Car sales tumble to 10-year low on poor demand, higher ownership and running cost
Moneylife Digital Team 10 November 2011

Further increase in petrol prices and levy of an additional duty on diesel vehicle would negatively impact passenger vehicle demand in the short term

The festive season between Dussehra and Diwali on which the automobile industry has very high hopes turned out to be lacklustre, especially for the passenger car segment. Domestic car sales in October witnessed their steepest monthly decline in the past 10 years due to challenging demand environment, higher cost of ownership and running cost caused by inflation and increased fuel prices.

Vishnu Mathur, director general of the Society of Indian Automobile Manufacturers (SIAM) said, “The reason for the fall is mainly due to the high interest rates and high fuel prices and also a big drop (in output) by Maruti Suzuki.”

Despite the steepest fall in October, many brokerages believe that the auto industry would register moderate volume growth during FY11-12 due to low penetration levels and increase in per capita incomes. "With interest rate tightening cycle nearing its end, we expect interest rate sensitive segments like passenger cars and medium and heavy commercial vehicles (M&HCVs) to get some reprieve. This, coupled with softening of commodity prices, would result in stable cost of ownership. However, further increase in petrol prices and levy of an additional duty on diesel vehicles would negatively impact passenger vehicle demand in the short-term. Also, competitive intensity is also set to remain high in all the segments,” said Motilal Oswal Securities in a research report. According to the SIAM report, during October, domestic passenger car sales fell 23.8% to 1.38 lakh units compared with 1.81 lakh units in the same month last year. This is the second steepest fall in the monthly sales of passenger cars. Earlier, in December 2000, car sales fell by nearly 40%, compared with a year ago period.

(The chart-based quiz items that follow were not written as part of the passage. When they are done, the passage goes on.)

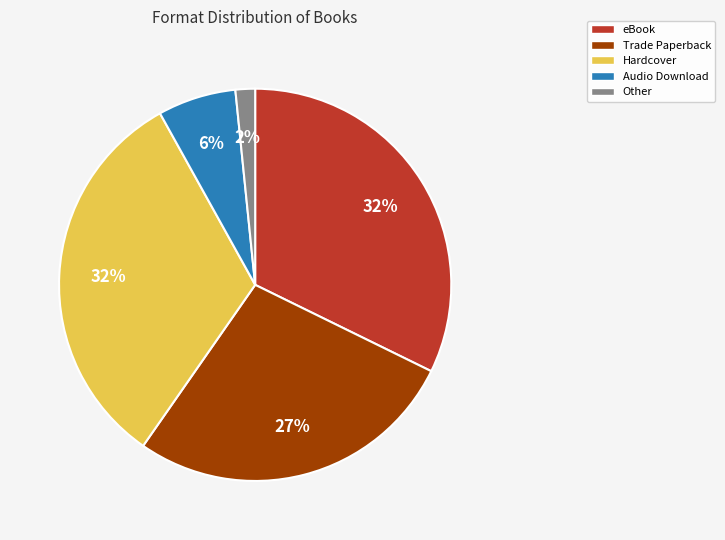

How many segments does this pie chart have?

5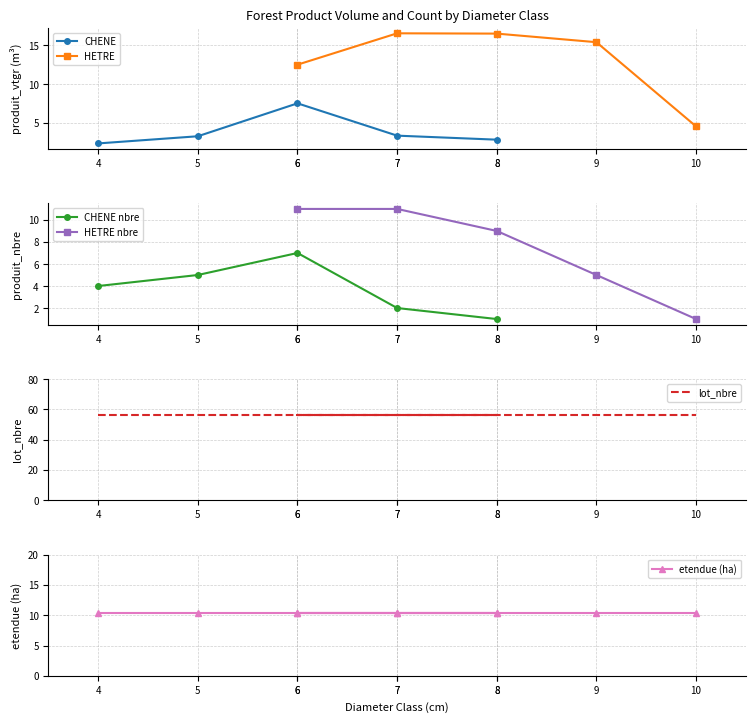

What is the lowest value of the CHENE series?

2.3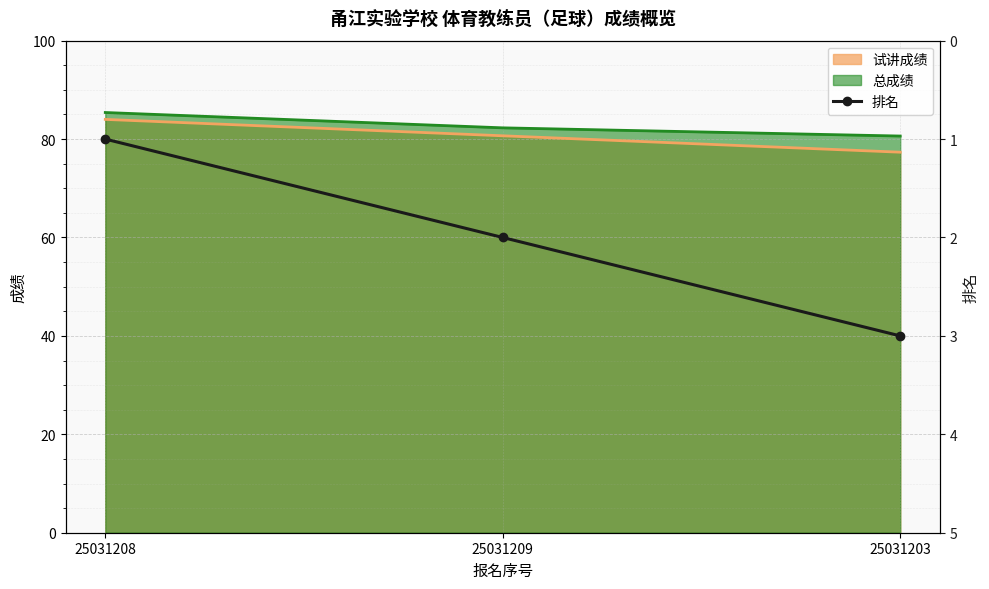

Reading left to right, extract all data points from this chart.

25031208=1	25031209=2	25031203=3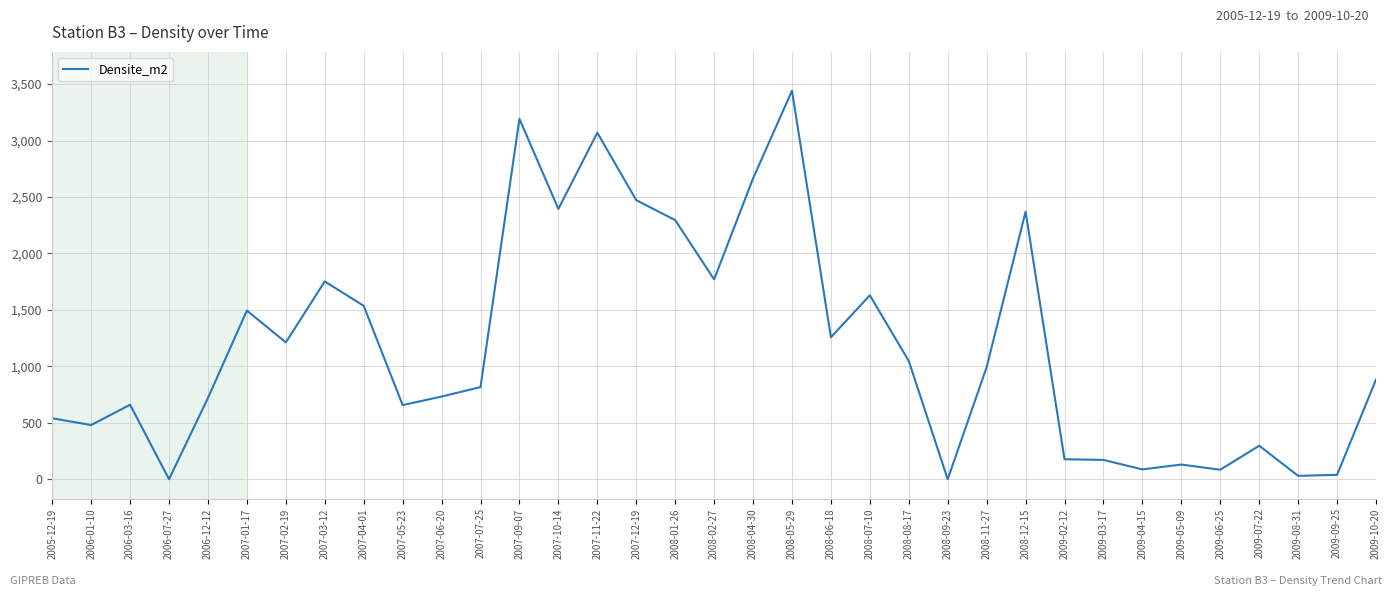

What is the sum of the values at 2009-10-20 and 2006-12-12?

1602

During October 2011, Maruti Suzuki, India's largest carmaker, reported a steep fall of 53.2% to 55,595 units, mainly due to disruption of production at its Manesar and Gurgaon facilities. The labour strike at these plants resulted in production loss of around 40,000 units during the month and the company expects to reach normal level of production from January next year. However, even after adjusting for production loss, Maruti Suzuki's October sales were down 20% year-on-year (y-o-y) and 16% month-on-month (m-o-m).

In the passenger car segment, Tata Motors, the country's largest vehicle maker, registered marginal 2.3% growth on a y-o-y basis but on a m-o-m basis, sales fell by 4.6%. Largely sales of Nano (up 26.2% yoy) and utility vehicles (22.8% yoy) volumes led the growth. Indigo sales, however, continued the disappointing run, declining by 24.4% y-o-y during the quarter.

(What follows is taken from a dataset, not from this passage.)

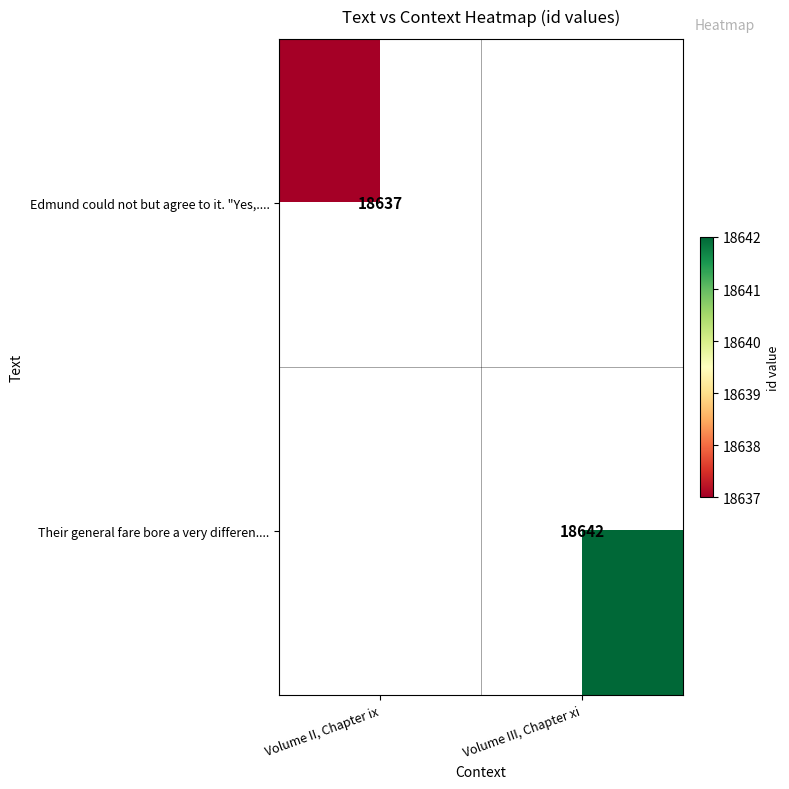

The Edmund could not but agree to it. "Yes,.... series shows 18637 at Volume II, Chapter ix. True or false?

True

Edelweiss, in a research note said, "Post the festival season sales, growth has declined for all car makers. Companies with strong diesel models or with new launches have outperformed the industry. Bookings beyond the festival season do not provide any encouraging signs either."

During the festive season the bells and whistles were missing for the passenger vehicle industry. "The high fuel prices and interest rates deterred customers. With demand strong only for diesel variants, the industry has resorted to heavy discounting for selling petrol models," said Financial Securities or PINC in a research report.

Following continues rate hikes by the Reserve Bank of India since March 2010, the interest rates are also reached new levels. Last month the RBI increased repo and reverse repo rates by 25 basis points (bps), its 13th hike since March last year. This has resulted in the interest rates increasing by 525 bps over the last 18 months. At present, interest rates on car loans are hovering around 12%-16%.

However, despite the RBI's tightening measures so far, the country's headline inflation was 9.72% in September, the 10th straight month where it has remained above 9%.

"With a lacklustre festive season gone by, the passenger vehicle segment would find going tough in the coming months. Although the two-wheeler industry is on a better wicket, growth would be subdued due to the high base," added PINC.

sandeep kugaji
1 decade ago
It is good. Keep posting these type of things. Thanks
1 decade ago
Good analysis, thanks, and relevant too.

Another big reason is that more and more corporates are removing the "must own a car to claim fuel allowance" clause from their terms and conditions. In addition, the very rapid scale-up of public transport, from trains/metros to better buses to radio taxiis, in many parts of the country, contributes to the decision on now buying a new car or replacing an older one.

And finally, the price of new cars is still too high when compared to what it should be. Manufacturer margins as well as royalties being paid to parent companies abroad still leave enough space for prices to be brought down, by some accounts at least 20% and up to 30%, and the consumer knows this, is waiting for this correction.

SIAM can keep asking for sops from the Government, but the truth is that the manufacturers expect to continue working at high margins - which has to stop.